Lejos de ser una reacción espontánea al reprochable asesinato de George Floyd en manos de la policía de Mineápolis, hay un ataque coordinado contra la herencia cultural de Occidente; inclusive hay una iniciativa para desmantelar el Monumento a Thomas Jefferson, en Washington, el cual rinde homenaje al Panteón romano y al palladianismo. El fanatismo iconoclasta ha revivido, y detrás de ello hay un movimiento que vino a dominar la academia estadounidense.
Durante años, han proliferado los “espacios seguros” en las universidades norteamericanas, lugares donde los estudiantes se pueden aislar de cualquier idea, concepto o “micro-agresión” que ofenda sus nociones preconcebidas de “política identitaria”, por ejemplo, la declaración de que “solo hay una raza: la raza humana”.
El escritor británico Brendan O’Neill comenta que, hoy, los activistas radicales universitarios no le permitirían a Martin Luther King Jr. argumentar que cada hombre debe ser juzgado según su carácter, afirmación que niega la teoría de que el factor que define a cada persona es su raza, color de piel, género y otras características superficiales y heredadas que, según un punto de vista maniqueo, dividen a la población mundial entre opresores y oprimidos.
Quien se atreva a cuestionar esta ideología se enfrentará a los “arqueólogos de la indignación”, supuestos progresistas que demuestran su intolerancia al “cancelar” o silenciar a quien se aparta de su ortodoxia, frecuentemente al acabar sus carreras profesionales tras sostenidos ataques en las redes sociales. La “cultura de la cancelación” es, en efecto, la versión actual de la damnatio memoriae. Como escribe Douglas Murray, esta parte de instintos totalitarios que buscan eliminar la cultura democrática del debate racional, abierto y tolerante.

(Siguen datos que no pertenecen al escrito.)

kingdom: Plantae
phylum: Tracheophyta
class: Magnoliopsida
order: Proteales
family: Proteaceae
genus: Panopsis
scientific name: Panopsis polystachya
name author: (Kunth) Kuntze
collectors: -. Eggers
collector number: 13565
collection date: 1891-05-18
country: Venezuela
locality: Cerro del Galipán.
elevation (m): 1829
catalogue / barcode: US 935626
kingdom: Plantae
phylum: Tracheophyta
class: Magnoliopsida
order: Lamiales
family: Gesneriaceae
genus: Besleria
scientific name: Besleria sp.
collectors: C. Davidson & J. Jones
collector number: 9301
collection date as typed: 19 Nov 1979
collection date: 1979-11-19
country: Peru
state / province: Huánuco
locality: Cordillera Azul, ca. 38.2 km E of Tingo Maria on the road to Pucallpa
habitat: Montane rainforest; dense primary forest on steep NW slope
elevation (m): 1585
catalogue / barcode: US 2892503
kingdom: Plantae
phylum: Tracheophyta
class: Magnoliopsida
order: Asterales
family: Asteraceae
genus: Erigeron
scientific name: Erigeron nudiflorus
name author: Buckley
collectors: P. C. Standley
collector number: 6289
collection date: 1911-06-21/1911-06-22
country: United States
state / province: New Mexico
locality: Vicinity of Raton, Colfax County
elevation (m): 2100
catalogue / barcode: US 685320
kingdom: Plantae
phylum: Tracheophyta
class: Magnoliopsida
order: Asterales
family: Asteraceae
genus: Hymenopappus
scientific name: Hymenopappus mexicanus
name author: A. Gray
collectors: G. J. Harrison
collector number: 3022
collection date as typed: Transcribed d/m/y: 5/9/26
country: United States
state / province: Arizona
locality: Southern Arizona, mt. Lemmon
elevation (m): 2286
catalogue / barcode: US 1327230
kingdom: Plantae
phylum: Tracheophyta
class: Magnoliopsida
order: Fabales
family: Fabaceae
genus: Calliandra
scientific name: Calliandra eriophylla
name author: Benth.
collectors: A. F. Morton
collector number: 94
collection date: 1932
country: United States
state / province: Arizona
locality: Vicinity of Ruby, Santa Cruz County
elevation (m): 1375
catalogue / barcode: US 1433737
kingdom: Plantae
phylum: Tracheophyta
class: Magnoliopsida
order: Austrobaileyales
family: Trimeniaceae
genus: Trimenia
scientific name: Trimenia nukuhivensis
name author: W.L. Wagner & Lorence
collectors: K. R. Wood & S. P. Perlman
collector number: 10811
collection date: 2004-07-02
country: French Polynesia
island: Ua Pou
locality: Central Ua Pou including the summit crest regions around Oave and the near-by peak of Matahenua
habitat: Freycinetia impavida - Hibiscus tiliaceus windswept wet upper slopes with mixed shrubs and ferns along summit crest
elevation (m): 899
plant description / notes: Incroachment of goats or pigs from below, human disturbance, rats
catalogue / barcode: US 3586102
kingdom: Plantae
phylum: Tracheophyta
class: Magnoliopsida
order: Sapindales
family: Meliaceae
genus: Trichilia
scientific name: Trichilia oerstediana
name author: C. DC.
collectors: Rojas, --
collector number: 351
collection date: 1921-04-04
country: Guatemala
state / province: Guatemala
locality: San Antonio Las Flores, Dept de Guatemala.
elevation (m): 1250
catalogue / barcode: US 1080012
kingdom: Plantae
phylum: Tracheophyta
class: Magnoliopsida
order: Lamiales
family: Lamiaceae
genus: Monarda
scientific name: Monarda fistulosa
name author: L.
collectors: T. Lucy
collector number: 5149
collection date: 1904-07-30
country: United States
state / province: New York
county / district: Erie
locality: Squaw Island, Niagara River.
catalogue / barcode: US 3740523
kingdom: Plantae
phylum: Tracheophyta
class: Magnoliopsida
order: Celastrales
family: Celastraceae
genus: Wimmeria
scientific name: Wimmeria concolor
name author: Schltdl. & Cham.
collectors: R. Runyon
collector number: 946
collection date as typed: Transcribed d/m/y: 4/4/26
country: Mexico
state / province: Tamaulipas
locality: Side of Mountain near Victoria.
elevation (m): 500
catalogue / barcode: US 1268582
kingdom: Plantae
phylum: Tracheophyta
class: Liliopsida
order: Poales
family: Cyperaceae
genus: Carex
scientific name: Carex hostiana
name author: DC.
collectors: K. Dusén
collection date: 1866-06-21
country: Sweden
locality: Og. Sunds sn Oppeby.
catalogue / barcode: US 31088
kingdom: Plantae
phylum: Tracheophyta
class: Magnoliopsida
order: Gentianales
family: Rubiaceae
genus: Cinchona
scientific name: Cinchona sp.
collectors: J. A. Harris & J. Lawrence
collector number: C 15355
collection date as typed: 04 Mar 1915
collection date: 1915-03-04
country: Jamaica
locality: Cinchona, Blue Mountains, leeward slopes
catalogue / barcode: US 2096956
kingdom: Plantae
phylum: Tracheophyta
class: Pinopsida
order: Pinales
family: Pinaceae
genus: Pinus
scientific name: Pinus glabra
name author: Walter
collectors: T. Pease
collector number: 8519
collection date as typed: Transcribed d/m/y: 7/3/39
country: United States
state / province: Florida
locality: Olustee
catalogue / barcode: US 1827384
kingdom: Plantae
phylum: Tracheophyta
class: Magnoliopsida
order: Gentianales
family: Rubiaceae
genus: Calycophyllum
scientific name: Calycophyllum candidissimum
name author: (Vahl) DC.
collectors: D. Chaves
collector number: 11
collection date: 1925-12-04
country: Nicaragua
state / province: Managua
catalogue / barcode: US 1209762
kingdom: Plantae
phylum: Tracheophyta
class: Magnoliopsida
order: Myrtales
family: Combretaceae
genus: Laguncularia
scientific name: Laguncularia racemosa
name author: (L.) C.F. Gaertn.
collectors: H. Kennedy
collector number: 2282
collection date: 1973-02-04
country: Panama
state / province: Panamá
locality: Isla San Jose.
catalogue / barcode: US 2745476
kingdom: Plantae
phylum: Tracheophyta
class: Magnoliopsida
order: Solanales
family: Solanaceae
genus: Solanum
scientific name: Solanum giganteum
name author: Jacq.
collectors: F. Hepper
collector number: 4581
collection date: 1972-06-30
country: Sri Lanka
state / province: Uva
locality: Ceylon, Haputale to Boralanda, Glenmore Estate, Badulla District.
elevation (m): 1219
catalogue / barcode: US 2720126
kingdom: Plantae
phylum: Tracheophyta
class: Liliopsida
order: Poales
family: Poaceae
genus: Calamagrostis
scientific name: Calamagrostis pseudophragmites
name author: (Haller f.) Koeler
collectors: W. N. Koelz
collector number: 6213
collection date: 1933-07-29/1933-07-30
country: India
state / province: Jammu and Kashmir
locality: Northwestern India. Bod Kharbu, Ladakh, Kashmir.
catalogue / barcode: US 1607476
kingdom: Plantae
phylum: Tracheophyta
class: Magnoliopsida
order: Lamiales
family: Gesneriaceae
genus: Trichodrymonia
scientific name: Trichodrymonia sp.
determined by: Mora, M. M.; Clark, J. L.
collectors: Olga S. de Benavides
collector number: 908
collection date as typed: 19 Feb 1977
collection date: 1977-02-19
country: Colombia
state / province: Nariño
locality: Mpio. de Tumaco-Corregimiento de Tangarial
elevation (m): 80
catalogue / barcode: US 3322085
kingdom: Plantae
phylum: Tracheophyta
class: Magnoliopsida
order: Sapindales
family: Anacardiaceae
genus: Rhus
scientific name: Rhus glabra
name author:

Aunque la cultura de la cancelación ha sido exportada a través del mundo, sus orígenes son anglosajones. Varios comentaristas han sugerido que el puritanismo anglo-americano se encuentra en la raíz del fenómeno “woke”, un término argot que, según el diccionario Merriam-Webster, significa “consciente y activamente atento a… los asuntos de la justicia racial y social”. La periodista Antonina Cupe escribe que “woke” es “un término que define a alguien con un nivel de conciencia social propio de un millenial que se precie”. Pero C.C. Pecknold, profesor de la Universidad Católica de América, argumenta que cuando la versión millenial del puritanismo deja atrás la caridad cristiana, “solo queda el brutal avergonzamiento del grupo marginal para preservar la pureza de la cohesión interna”.
Una buena noticia es que, inclusive cuando los extremistas puritanos son exitosos, su imperio es tan agobiante que suele desencadenar la rebelión. La victoria puritana en la Guerra Civil Inglesa condujo, tras solo 10 años, a la restauración en 1660 del Rey Carlos II, el muy popular gobernante conocido como “el alegre monarca” por causa del hedonismo de su corte.